◆ **Check your understanding**
a: Reproduce a passage from the Jenkins agent troubleshooting text word for word: begin at the words "- If you are using the" and stop after "job (if applicable).".
b: In the Jenkins agent troubleshooting text, what does the PingThread check?
c: Carry on writing the Jenkins agent troubleshooting text, not the data, starting right after its last sentence.

◆ **Text for analysis**
- - - - - - -

A support bundle, ideally generated when the agent is connected. Make sure to tick the Agent Configuration File, Agent Log Recorders and Controller Log Recorders checkboxes.
The Agent configuration file (config.xml). The file can be recovered either from $JENKINS_HOME/nodes/[agent_name]/config.xml or from a browser at http(s)://JENKINS_SERVER/computer/[agent_name]/config.xml
The Agent logs. If you managed to capture a support bundle while the agent was online then you can skip this section. Otherwise you need to follow those additional steps:
- If you are using bash, add Suffix Start Agent Command: 2> >(tee -a $( date '+test.%H-%M-%S.txt' ) 1>&2) Notice that there is a space before the 2.
- If you are using ksh
  - Prefix Start Agent Command: bash -c "
  - Suffix Start Agent Command: 2> >(tee -a agent-stderr.log 1>&2)" (you need to add a space at the beginning)
- If you are using the CloudBees SSH Build Agents plugin, then you also need to activate the Log environment on initial connect in the agent configuration page. Make sure to disable it once you are finished resolving the issue as the option can impact the agent startup performance.

When the issue happens, collect the 3 items as well as the build console log output of an impacted job (if applicable).

About the Ping Thread

Check the Ping Thread Documentation here.

The PingThread checks that agent is ABLE to execute a command from the controller (NOOP request)

Ping command may fail to execute:

Overloaded queue, all agent workers are busy → On big boxes you can increase the number of remoting TaskPool workers
Network overloaded

In some cases disabling can help

So, if this is the stacktrace you are seeing all the time, you should then disable the PingThread. The side effect is just that the agent is supposed to hung in case the communication is really failing between controller and agents, but this is good as you will then use jstack to take a threadDump on both sides controller and agent it self.

- - - - - - -

◆ **Dataset section**
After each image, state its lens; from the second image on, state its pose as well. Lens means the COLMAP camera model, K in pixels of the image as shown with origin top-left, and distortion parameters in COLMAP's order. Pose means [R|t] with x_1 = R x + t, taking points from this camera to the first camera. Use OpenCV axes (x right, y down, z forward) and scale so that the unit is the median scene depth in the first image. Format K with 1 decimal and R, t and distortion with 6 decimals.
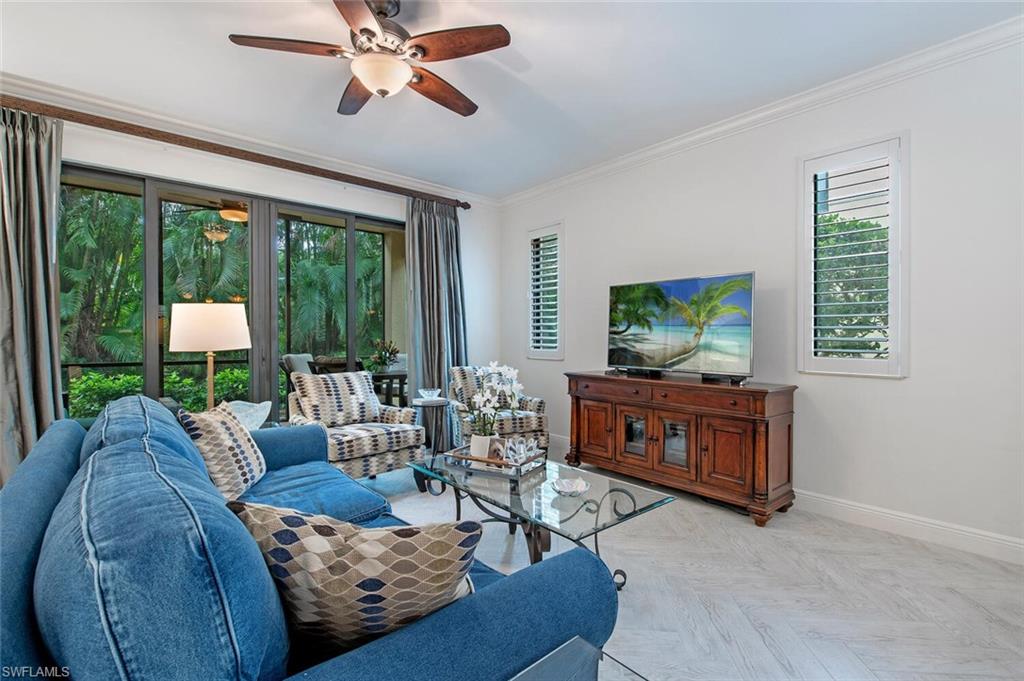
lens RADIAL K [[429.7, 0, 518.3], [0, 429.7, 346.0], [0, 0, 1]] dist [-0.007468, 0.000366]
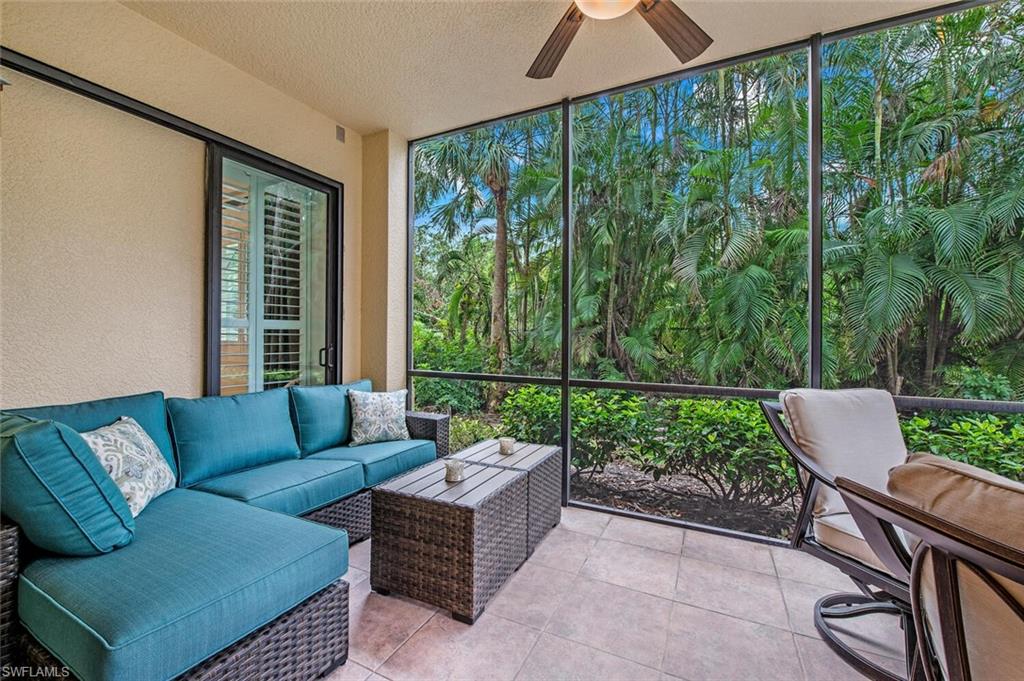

- - - - - - -

◆ **Results of the tasks**
a:
- If you are using the CloudBees SSH Build Agents plugin, then you also need to activate the Log environment on initial connect in the agent configuration page. Make sure to disable it once you are finished resolving the issue as the option can impact the agent startup performance.

When the issue happens, collect the 3 items as well as the build console log output of an impacted job (if applicable).

b: It checks that the agent is able to execute a command from the controller (a NOOP request).

c:
Here is an example of a stack caused by a PingThread failure:

Caused by: java.io.IOException
    at hudson.remoting.Channel.close(Channel.java:1163)
    at hudson.slaves.ChannelPinger$1.onDead(ChannelPinger.java:118)
    at hudson.remoting.PingThread.ping(PingThread.java:126)
    at hudson.remoting.PingThread.run(PingThread.java:85)
Caused by: java.util.concurrent.TimeoutException: Ping started at 1474633728617 hasn't completed by 1474633968617
    ... 2 more

Workaround

Try to use the other agent implementation (move from SSH Build Agents plugin to CloudBees SSH Build Agents plugin or vice versa).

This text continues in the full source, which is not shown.